What to produce: Check the listing below line by line and report how many lines hold "round", with no other words.
------------------------------------------------------------
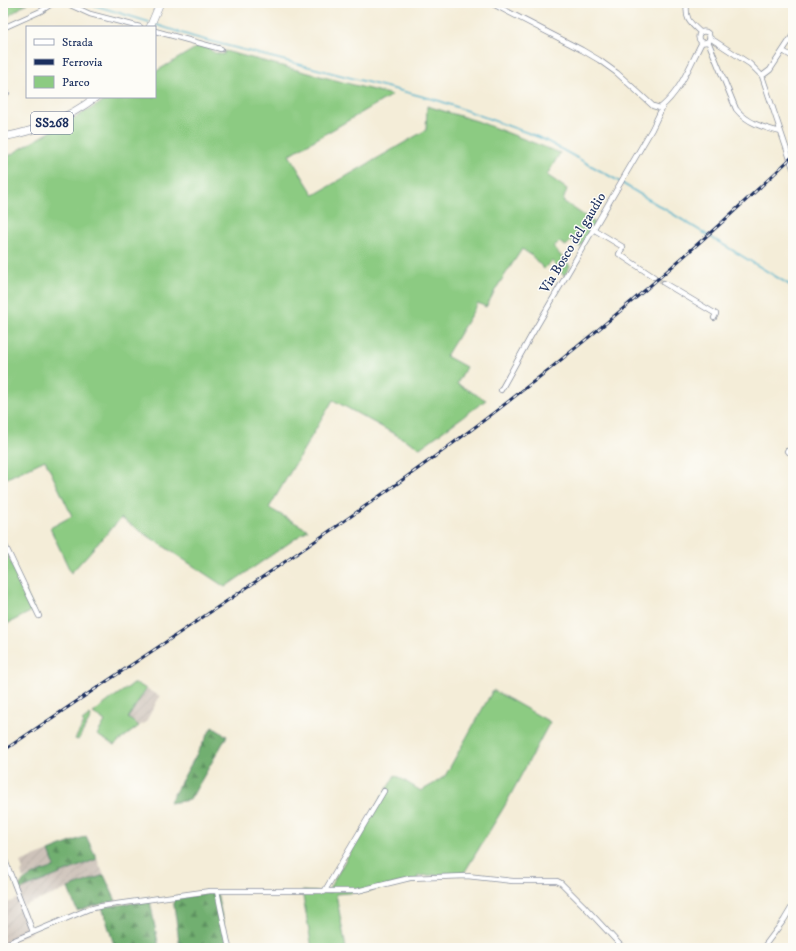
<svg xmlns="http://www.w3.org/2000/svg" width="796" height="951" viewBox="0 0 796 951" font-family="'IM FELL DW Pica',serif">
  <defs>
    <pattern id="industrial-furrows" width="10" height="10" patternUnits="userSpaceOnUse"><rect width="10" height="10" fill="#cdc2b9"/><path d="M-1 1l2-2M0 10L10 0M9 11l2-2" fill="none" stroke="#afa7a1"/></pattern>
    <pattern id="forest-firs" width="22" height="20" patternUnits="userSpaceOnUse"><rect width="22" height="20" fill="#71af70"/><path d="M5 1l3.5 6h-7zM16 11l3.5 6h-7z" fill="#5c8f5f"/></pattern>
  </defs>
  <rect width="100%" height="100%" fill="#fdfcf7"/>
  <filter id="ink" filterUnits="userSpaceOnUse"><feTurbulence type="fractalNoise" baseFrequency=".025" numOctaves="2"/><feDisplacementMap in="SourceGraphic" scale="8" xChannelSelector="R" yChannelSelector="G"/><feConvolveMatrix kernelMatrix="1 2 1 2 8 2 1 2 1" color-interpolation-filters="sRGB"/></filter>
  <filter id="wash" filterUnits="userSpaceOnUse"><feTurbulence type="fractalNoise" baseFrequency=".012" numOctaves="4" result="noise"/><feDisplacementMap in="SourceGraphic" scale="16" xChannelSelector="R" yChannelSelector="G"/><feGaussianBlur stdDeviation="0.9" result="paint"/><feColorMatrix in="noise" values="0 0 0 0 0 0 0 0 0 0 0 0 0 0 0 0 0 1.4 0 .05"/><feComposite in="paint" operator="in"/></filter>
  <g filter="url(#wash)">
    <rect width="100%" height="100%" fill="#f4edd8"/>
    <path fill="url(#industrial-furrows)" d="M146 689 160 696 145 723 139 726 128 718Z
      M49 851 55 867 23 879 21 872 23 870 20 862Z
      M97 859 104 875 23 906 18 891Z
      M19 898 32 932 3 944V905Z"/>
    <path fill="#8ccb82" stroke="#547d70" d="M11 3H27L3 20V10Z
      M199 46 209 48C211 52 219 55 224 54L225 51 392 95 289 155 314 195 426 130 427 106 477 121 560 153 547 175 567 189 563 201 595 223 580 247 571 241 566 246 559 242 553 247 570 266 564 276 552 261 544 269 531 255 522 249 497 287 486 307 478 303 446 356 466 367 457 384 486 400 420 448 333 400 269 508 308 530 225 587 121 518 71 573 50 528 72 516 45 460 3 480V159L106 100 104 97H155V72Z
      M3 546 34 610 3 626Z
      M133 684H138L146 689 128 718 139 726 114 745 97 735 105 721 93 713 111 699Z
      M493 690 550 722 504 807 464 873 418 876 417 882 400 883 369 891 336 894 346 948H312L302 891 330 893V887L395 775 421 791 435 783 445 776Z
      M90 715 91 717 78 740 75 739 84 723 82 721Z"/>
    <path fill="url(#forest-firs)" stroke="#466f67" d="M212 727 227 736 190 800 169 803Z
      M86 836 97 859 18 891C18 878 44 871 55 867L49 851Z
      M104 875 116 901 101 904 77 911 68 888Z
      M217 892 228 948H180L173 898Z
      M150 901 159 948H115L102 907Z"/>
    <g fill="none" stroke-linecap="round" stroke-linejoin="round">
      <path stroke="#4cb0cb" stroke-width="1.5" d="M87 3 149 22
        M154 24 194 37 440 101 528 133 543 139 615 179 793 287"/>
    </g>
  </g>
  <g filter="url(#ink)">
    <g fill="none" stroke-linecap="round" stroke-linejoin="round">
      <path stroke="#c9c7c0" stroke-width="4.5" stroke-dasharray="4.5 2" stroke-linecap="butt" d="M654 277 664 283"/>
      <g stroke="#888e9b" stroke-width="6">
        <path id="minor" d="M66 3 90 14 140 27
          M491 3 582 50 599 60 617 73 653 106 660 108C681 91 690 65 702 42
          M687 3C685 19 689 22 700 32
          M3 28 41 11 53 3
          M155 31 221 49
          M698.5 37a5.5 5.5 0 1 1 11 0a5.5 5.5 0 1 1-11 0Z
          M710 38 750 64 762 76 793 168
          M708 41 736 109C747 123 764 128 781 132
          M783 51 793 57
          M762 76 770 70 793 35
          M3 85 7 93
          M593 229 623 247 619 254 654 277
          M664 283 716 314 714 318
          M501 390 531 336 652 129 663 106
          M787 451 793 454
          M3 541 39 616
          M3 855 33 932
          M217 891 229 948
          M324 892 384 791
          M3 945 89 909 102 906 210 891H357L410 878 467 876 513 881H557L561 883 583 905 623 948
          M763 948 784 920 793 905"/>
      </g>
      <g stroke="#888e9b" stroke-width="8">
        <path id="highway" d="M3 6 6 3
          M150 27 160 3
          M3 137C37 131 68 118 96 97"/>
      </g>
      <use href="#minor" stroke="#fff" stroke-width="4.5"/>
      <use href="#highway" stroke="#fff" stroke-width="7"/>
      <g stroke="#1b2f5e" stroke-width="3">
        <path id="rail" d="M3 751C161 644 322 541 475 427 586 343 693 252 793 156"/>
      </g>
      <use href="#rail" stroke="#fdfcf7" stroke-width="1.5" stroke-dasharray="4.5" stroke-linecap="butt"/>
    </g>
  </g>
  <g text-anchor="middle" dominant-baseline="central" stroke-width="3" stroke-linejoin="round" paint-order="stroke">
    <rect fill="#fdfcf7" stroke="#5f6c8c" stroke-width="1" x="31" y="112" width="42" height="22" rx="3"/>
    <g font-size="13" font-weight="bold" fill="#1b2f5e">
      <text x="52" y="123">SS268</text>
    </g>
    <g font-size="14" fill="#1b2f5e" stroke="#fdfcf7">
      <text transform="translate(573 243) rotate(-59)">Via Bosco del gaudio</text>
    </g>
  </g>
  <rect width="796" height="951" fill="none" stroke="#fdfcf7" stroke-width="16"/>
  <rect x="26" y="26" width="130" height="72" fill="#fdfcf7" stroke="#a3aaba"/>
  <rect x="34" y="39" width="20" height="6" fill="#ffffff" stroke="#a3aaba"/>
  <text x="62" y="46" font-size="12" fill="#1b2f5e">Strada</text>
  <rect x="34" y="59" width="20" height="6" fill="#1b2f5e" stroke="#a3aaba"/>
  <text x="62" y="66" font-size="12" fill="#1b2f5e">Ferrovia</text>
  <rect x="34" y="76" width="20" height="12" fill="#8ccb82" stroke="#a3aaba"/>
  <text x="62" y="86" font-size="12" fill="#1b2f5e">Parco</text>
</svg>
------------------------------------------------------------
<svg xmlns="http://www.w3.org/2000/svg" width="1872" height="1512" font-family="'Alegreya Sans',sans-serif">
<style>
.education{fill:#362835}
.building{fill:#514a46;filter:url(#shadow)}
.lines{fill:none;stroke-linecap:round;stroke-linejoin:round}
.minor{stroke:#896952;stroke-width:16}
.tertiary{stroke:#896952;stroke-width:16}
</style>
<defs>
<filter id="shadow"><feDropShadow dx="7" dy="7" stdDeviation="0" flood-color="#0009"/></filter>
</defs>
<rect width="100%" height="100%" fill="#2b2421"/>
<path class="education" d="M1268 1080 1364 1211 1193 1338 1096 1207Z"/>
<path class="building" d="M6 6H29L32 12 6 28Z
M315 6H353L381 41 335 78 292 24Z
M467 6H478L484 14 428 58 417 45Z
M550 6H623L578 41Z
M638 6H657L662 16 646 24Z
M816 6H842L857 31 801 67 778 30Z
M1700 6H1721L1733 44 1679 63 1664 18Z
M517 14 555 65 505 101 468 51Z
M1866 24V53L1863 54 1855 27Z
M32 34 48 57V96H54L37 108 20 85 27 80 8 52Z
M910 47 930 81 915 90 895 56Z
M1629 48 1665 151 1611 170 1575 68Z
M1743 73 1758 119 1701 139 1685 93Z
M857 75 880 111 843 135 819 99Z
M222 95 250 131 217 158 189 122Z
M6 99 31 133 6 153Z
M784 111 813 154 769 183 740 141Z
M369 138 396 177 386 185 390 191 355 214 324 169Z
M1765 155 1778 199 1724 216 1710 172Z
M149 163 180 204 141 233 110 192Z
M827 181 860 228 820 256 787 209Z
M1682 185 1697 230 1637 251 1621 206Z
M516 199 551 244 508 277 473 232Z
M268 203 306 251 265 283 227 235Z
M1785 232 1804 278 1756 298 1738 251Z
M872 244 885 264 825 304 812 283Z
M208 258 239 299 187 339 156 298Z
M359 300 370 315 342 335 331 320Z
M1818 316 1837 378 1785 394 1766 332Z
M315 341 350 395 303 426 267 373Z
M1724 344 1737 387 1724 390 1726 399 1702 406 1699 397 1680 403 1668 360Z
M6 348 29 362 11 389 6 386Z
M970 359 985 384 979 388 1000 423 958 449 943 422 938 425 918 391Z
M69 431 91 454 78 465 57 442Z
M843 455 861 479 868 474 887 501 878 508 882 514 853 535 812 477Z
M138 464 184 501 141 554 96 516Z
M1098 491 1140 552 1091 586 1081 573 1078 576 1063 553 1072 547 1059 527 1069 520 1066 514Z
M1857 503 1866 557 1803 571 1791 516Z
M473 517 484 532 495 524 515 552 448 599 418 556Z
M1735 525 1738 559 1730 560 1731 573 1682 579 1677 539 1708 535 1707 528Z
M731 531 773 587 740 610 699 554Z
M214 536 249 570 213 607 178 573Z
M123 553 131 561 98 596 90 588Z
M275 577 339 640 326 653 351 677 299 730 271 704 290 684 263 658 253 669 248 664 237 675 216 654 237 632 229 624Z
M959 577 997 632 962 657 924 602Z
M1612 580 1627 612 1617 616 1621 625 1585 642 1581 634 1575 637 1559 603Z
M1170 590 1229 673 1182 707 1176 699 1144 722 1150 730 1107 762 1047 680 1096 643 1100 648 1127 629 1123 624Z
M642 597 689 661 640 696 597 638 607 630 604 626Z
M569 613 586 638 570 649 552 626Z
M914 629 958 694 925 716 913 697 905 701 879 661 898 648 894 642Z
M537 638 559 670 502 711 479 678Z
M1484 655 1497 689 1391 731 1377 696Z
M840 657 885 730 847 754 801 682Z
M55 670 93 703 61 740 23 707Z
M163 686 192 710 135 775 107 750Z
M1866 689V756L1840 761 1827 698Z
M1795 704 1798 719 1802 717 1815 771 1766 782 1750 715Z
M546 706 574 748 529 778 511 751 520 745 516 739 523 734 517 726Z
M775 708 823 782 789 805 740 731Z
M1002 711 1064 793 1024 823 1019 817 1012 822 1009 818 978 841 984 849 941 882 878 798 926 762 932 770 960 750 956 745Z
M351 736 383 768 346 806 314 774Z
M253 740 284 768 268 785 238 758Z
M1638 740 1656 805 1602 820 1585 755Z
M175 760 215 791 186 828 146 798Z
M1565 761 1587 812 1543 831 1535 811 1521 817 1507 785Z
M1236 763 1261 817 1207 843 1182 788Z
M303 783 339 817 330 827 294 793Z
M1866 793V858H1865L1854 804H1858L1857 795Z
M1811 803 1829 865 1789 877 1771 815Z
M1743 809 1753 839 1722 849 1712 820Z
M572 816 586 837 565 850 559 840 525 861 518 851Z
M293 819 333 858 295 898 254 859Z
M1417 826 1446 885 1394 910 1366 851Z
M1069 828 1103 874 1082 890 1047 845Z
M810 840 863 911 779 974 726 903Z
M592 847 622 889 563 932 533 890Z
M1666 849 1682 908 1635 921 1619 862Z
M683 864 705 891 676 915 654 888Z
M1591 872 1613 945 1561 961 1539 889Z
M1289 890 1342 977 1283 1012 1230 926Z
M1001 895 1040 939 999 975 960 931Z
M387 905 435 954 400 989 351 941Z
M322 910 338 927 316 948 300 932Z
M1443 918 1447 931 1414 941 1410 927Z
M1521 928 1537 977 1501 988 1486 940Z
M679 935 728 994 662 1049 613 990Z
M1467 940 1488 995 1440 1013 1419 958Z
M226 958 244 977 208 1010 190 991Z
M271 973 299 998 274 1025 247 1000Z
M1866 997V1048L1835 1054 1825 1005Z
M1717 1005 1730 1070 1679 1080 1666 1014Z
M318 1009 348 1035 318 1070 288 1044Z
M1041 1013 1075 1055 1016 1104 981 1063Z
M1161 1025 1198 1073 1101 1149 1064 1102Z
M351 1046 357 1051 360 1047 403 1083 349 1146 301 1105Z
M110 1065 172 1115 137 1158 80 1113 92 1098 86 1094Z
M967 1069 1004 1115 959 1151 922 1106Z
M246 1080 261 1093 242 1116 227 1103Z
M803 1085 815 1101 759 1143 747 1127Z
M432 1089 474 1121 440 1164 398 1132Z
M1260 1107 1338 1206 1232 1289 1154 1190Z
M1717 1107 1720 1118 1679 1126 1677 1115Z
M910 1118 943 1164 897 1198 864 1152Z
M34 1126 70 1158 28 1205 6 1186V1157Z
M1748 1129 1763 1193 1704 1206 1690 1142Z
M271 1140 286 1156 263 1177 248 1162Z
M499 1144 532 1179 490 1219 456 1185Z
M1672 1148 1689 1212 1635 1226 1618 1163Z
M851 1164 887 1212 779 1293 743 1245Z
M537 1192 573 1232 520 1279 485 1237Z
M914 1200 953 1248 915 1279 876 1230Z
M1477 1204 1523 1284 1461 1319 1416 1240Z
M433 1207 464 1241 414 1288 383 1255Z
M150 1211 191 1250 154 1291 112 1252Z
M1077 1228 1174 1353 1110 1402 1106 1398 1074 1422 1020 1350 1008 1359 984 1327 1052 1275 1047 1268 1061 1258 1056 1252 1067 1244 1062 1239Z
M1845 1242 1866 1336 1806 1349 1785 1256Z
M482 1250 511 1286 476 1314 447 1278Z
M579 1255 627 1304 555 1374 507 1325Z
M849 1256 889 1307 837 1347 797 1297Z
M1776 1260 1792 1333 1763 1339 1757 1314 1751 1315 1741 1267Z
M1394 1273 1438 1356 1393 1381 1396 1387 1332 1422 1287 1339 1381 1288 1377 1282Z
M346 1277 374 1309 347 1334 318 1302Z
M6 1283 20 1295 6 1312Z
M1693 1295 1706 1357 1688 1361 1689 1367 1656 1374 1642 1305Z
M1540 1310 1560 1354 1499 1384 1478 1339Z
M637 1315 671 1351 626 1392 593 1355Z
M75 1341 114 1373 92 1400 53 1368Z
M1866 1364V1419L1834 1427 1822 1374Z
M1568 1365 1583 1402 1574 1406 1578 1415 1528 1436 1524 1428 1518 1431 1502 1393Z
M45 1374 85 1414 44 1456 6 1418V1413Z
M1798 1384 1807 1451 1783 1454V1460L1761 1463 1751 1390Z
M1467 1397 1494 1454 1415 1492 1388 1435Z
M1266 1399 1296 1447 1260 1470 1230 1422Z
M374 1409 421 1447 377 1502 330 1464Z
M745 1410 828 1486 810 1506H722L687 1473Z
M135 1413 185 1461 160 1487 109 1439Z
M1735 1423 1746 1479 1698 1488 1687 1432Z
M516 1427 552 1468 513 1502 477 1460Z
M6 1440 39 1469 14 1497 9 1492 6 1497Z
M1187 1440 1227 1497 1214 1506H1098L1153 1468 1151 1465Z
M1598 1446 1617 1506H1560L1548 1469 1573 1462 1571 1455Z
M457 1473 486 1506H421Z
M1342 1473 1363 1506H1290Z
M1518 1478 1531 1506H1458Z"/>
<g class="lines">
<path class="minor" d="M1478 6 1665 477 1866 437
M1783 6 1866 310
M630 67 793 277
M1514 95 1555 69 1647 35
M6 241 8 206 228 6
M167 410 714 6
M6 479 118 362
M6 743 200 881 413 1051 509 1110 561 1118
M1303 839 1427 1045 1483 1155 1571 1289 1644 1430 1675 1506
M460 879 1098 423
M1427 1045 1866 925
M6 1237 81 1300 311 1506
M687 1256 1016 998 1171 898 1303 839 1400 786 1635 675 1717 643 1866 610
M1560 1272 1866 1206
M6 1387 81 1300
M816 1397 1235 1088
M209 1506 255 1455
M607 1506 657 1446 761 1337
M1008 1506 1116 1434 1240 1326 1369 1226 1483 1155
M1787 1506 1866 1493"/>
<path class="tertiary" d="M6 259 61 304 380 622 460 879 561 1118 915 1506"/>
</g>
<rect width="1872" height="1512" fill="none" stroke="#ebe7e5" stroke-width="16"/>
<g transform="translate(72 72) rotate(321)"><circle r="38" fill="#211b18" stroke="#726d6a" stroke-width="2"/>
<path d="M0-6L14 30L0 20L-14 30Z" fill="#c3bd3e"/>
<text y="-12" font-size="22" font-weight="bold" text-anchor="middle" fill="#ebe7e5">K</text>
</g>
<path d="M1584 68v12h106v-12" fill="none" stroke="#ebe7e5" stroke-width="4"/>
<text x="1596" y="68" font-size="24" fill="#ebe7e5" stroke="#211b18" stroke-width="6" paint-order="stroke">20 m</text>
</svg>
------------------------------------------------------------
Finished task: 4